**INPUT DATA**
....

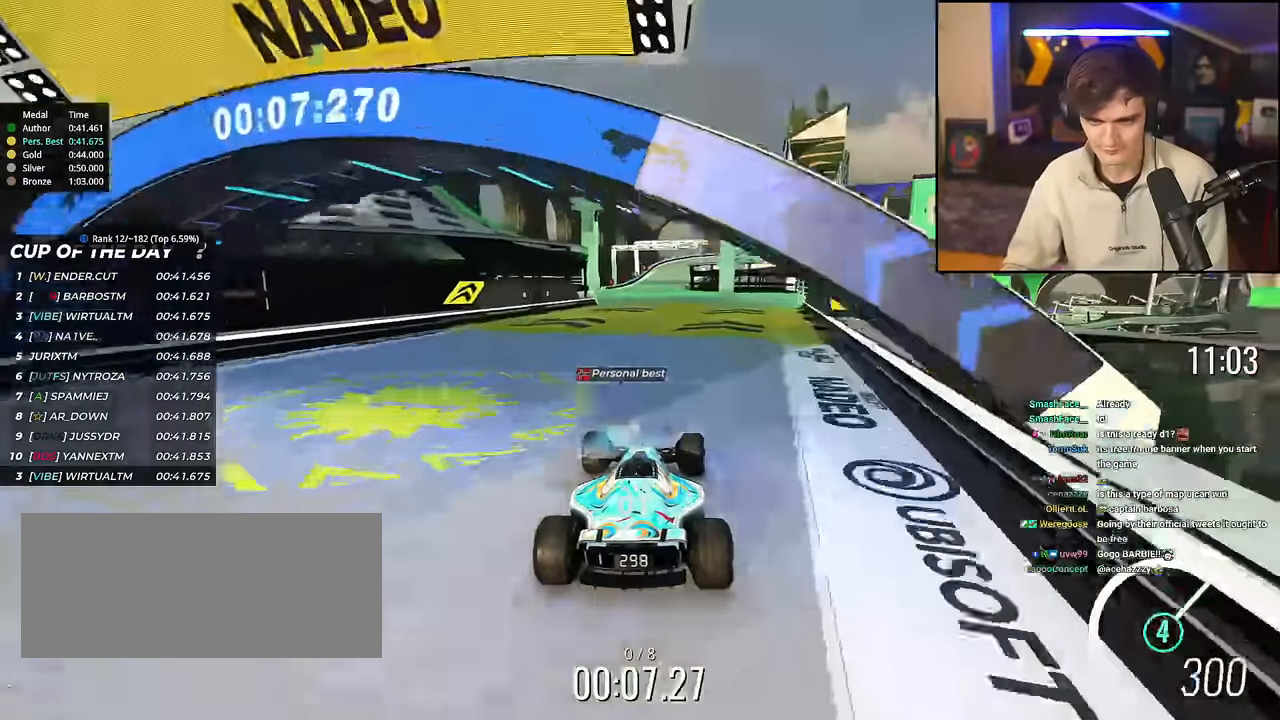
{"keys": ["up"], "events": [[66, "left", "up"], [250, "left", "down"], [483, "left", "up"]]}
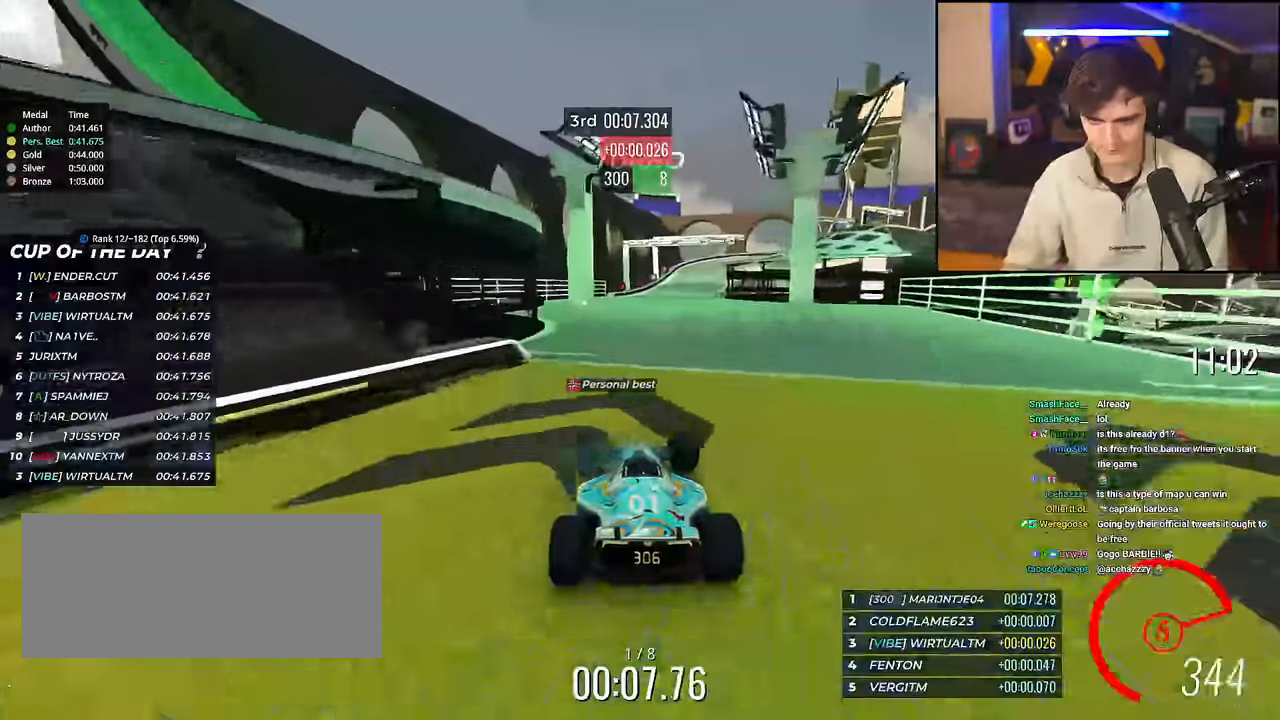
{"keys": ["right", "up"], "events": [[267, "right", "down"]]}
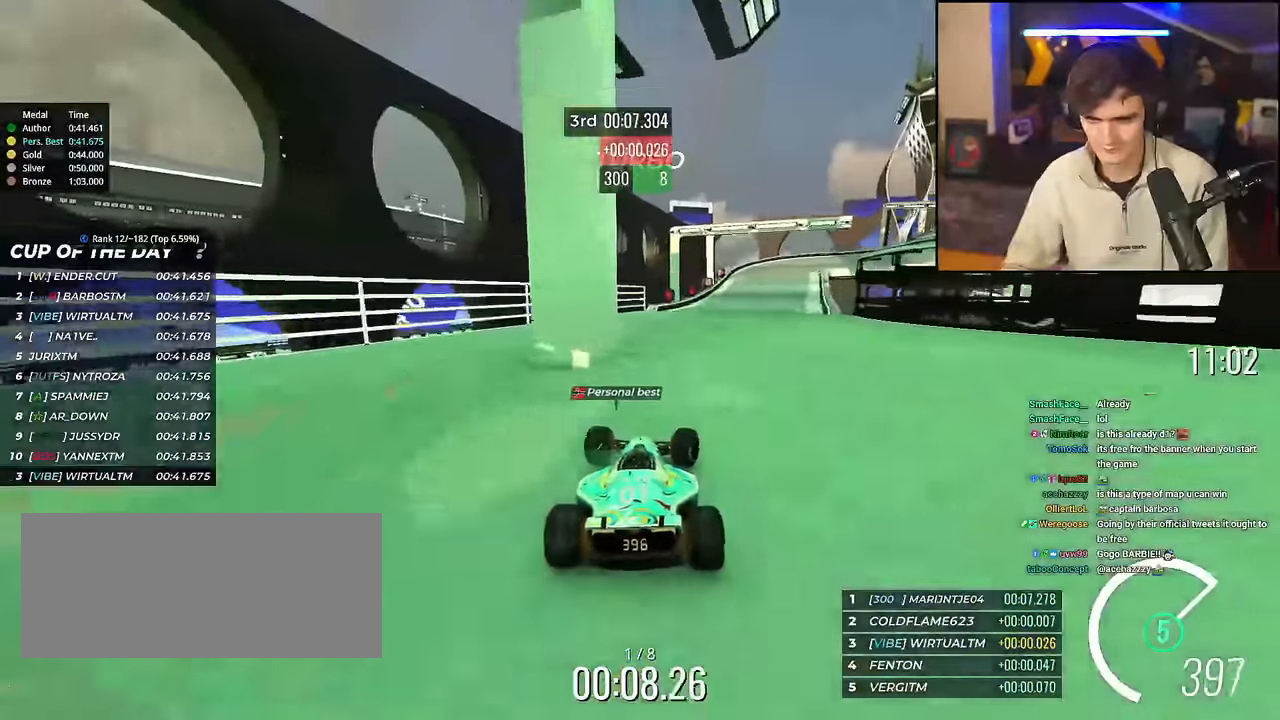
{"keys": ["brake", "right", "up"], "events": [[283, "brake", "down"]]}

....

**WHAT TO PRODUCE**
Could the material above be written out again word for word, with the pictures dropped?

**EXERCISE ANSWER**
{"keys": ["up"], "events": [[66, "left", "up"], [250, "left", "down"], [483, "left", "up"]]}
{"keys": ["right", "up"], "events": [[267, "right", "down"]]}
{"keys": ["brake", "right", "up"], "events": [[283, "brake", "down"]]}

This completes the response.